It sounds like you're encountering an issue where job batches dispatched from one EC2 instance are not being processed by workers on another instance. This could be due to a few different reasons, so let's go through some troubleshooting steps and potential solutions.
-
Queue Configuration: Ensure that both instances are configured to use the same queue connection and that the queue name is the same across both instances. If you're using a queue service like Amazon SQS, Redis, or a database queue, both instances should be pointed to the same queue.
-
Supervisor Configuration: Verify that Supervisor on Instance A is correctly configured to listen to the queue that batch jobs are being dispatched to. The configuration file should specify the correct queue name.
-
Job Serialization: If you're using Laravel, ensure that the job classes are available and identical on both instances. If there's a discrepancy in the job class definitions between the two instances, the unserialization of the job on Instance A might fail, causing it not to be processed.
-
Database Connection: Since you mentioned that both instances point to the same database, make sure that the database connection is stable and that Instance A can access the job batch database tables without any issues.
-
Cache Store: Laravel batches use a cache store to manage batch metadata. Ensure that the cache configuration is the same on both instances and that they are pointing to the same cache store if you're using a distributed cache like Redis or Memcached.
-
Job Visibility: If you're using a queue system that supports message visibility (like Amazon SQS), ensure that the visibility timeout is long enough for the job to be processed. If the timeout is too short, the job might become visible again and could be picked up by the same instance that dispatched it.
-
Error Handling: Check the logs on both instances for any error messages related to job processing. There might be an exception being thrown that's preventing the jobs from being processed on Instance A.
-
Laravel Horizon: If you're using Laravel Horizon, ensure that it's properly configured and running on Instance A. Horizon should be set up to monitor the same queues that the jobs are being dispatched to.

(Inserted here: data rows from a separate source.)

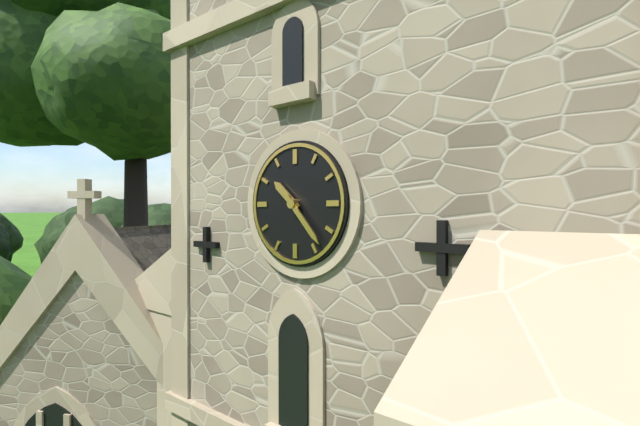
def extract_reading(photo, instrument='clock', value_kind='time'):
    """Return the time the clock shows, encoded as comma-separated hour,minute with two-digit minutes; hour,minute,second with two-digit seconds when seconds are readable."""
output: 10,23
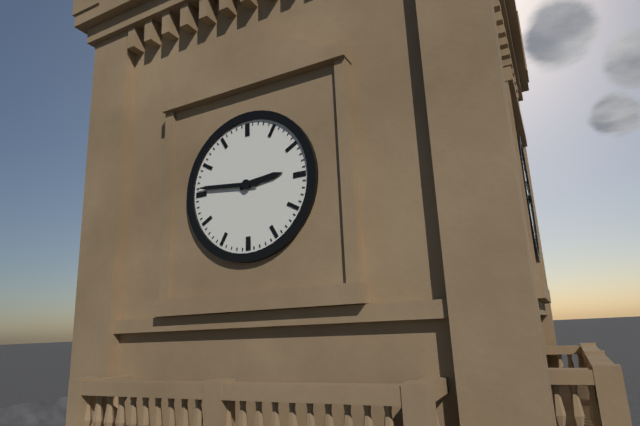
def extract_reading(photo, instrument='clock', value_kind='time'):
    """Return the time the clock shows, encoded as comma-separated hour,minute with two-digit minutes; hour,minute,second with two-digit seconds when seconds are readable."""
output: 2,46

Here's a sample Supervisor configuration for a Laravel queue worker that you can check against your current setup:
[program:laravel-worker]
process_name=%(program_name)s_%(process_num)02d
command=php /path/to/your/laravel/app/artisan queue:work --sleep=3 --tries=3 --max-time=3600
autostart=true
autorestart=true
user=www-data
numprocs=8
redirect_stderr=true
stdout_logfile=/path/to/your/laravel/app/storage/logs/worker.log
stopwaitsecs=3600
Make sure to replace /path/to/your/laravel/app with the actual path to your Laravel application and adjust the numprocs value based on your needs.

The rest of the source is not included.